## GIVEN REQUEST 1
In the post on lexical choice, which three words are given for describing diminishing wind speeds in weather forecasts?
## GIVEN REQUEST 2
Reproduce the post on lexical choice verbatim, starting at "For example, the" and continuing up to and including "of the baby.".

## PASSAGE SHOWN
%%
At our CLAN (research group) meeting in 14 March, we started discussing Gatt and Krahmer’s review paper on NLG, starting with Section 2 on “NLG Tasks”. It was a nice session, where most of the PhD students and postdocs pitched in when discussing areas they were working on. Several MSc students also came along, and gave their perspective.
Anyways, Gatt&Krahmer talk a fair bit about usage of data-based and ML techniques in most NLG tasks, with the exception of lexical choice (lexicalisation), where they don’t refer to any ML. I made a throw-away comment during the discussion that this was a real shame, because I think that lexical choice is the NLG task that most needs data-based and machine-learning techniques; but its also lexical choice is a difficult area from an ML perspective because its not easy to get data, which may be the reason why people have not pushed ML and data-based techniques. I think there is some substance here, and thought I would expand on this here.
Why lexical choice needs data-based ML techniques
Lexical choice is the problem of choosing contextually-appropriate words to express non-linguistic data; it is related to language grounding. Sometimes its straightforward, such as expressing the KB concept DOG as the lexeme “dog“. But often its much more complex and contextual.
For example, the usage of vague terms such as “heavy” clearly depend on context; eg, a heavy book weighs much less than a lightweight car. And “white” skin has a pink RGB value, while “red” hair has very different RGB from “red” crayon. During the Babytalk project, I remember being surprised when I showed a doctor sensor data from a baby, and he described the baby as “blue” even though he couldnt see it; to him, “blue” was more a description of blood osygen levels (which he saw) rather than the actual colour of the baby.
Geographic descriptors are also less straightforward than people think. For example, an acquaintance from Trois Rivieres insisted that this town was in “Northern” Quebec, despite the fact a quick look at a map of Quebec shows that this city is well south of the geographic centre of Quebec. Perhaps “Northern” is relative to the population-weighted centre rather than the geographic centre?
Another issue is that people map data to words in different ways. Many years ago, during the SumTime weather-forecast generator, I looked at how clock times such as 1800 were lexicalised as phrases such as “midnight” or “by evening“. I observed that
- People associated different core meanings with words. Eg, some people thought “by evening” usually meant 1800, others thought it meant 2100, and still others thought it meant 0000.
- A minority of people thought the meaning of “by evening” depended on sunset time and hence on geography and time of year.
- A minority of people thought the meaning of “by evening” depended on when the end-of-day main meal was eaten, and hence on local culture.
I also saw differences in the usage of near-synonyms in weather forecasts. For example, diminishing wind speeds can be described as “decreasing“, “falling“, or “easing“. One forecaster said he would use “easing” when wind speed was low, whilst another said he would use “easing” when wind speed was high.
%%
## SUPPLIED DATA
%%
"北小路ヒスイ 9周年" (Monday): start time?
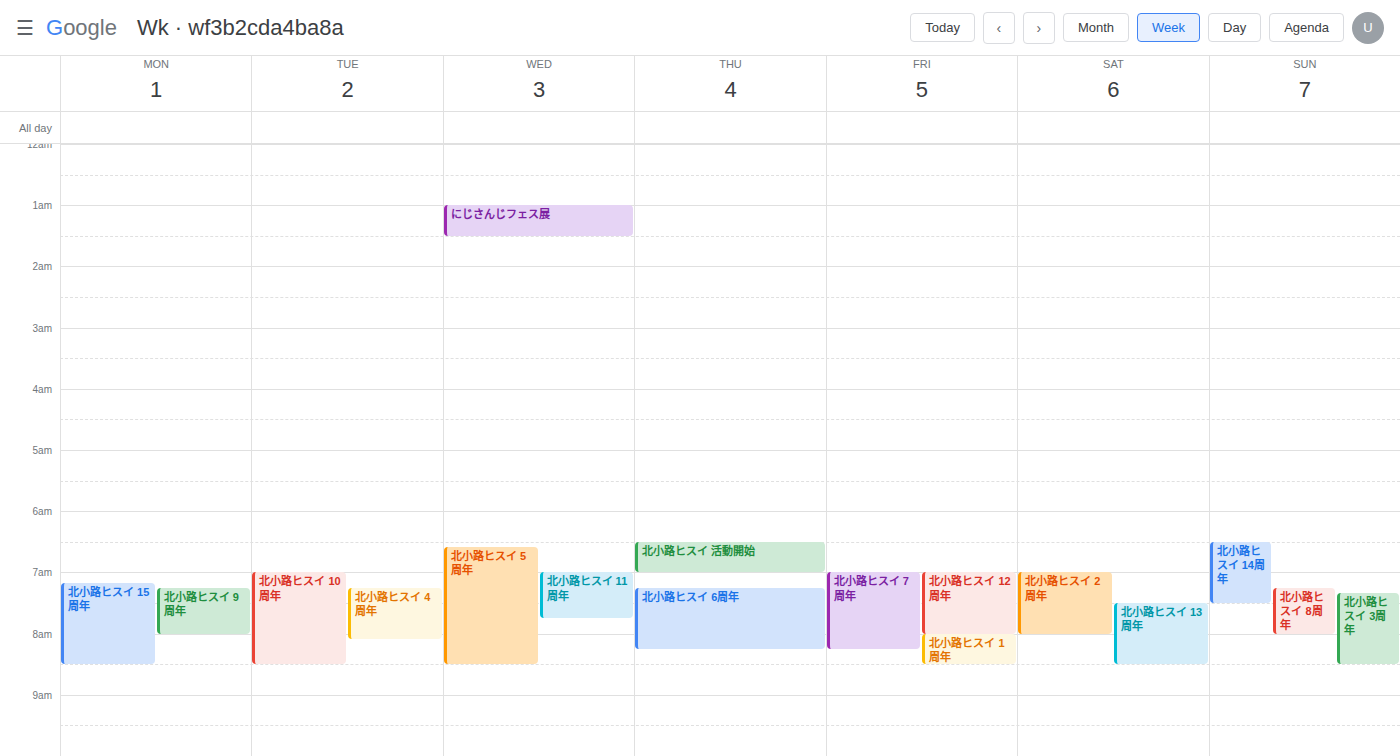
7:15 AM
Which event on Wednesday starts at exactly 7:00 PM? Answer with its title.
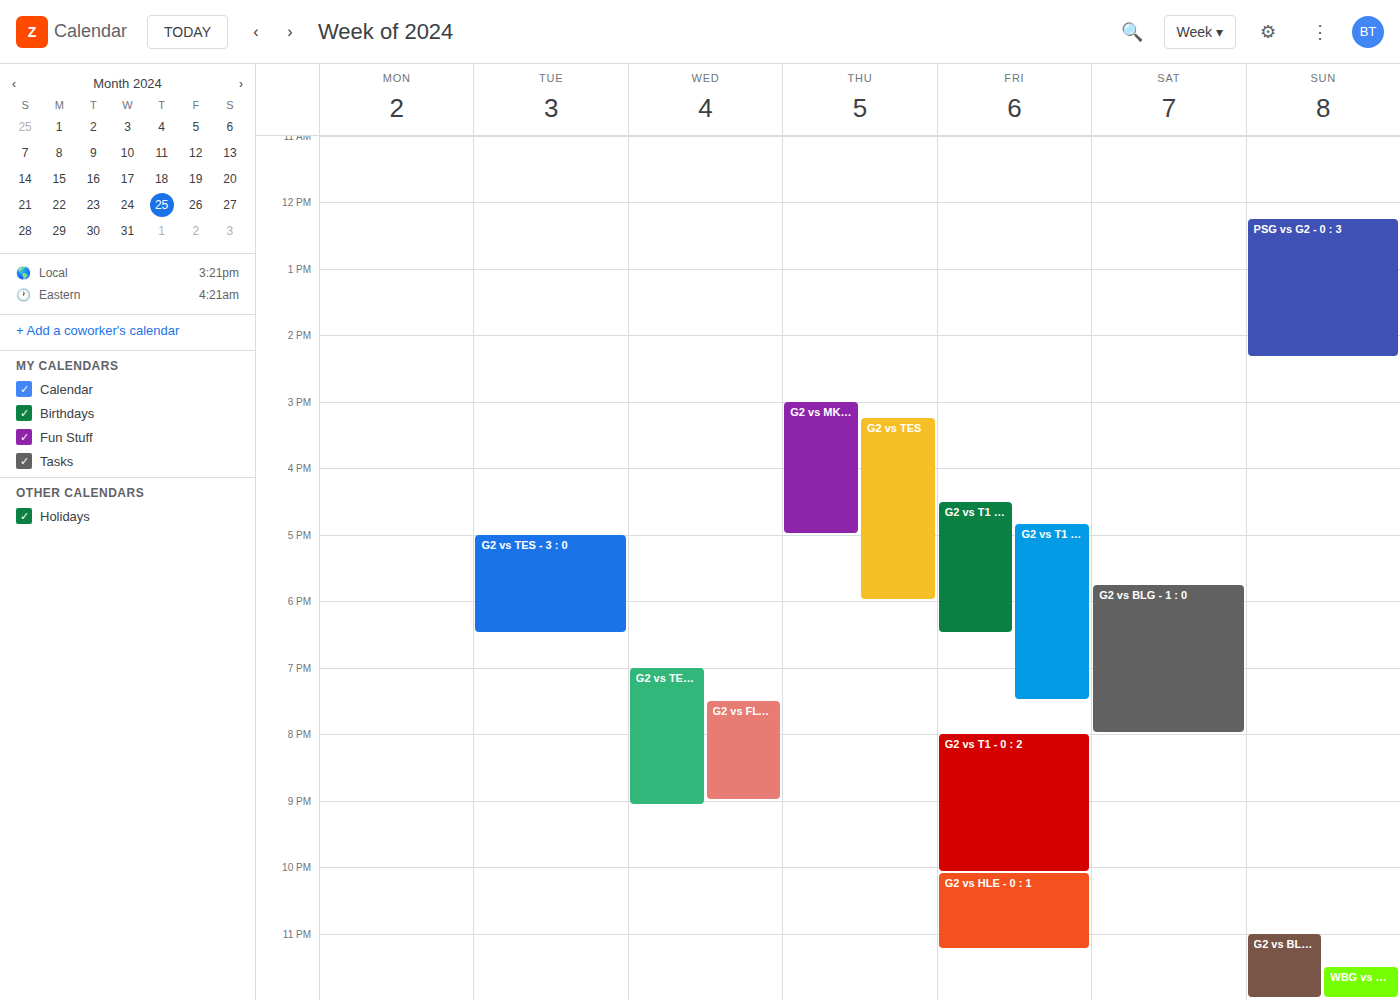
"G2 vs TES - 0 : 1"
%%
## COMPLETE OUTPUT 1
"Decreasing," "falling," and "easing."

## COMPLETE OUTPUT 2
For example, the usage of vague terms such as “heavy” clearly depend on context; eg, a heavy book weighs much less than a lightweight car. And “white” skin has a pink RGB value, while “red” hair has very different RGB from “red” crayon. During the Babytalk project, I remember being surprised when I showed a doctor sensor data from a baby, and he described the baby as “blue” even though he couldnt see it; to him, “blue” was more a description of blood osygen levels (which he saw) rather than the actual colour of the baby.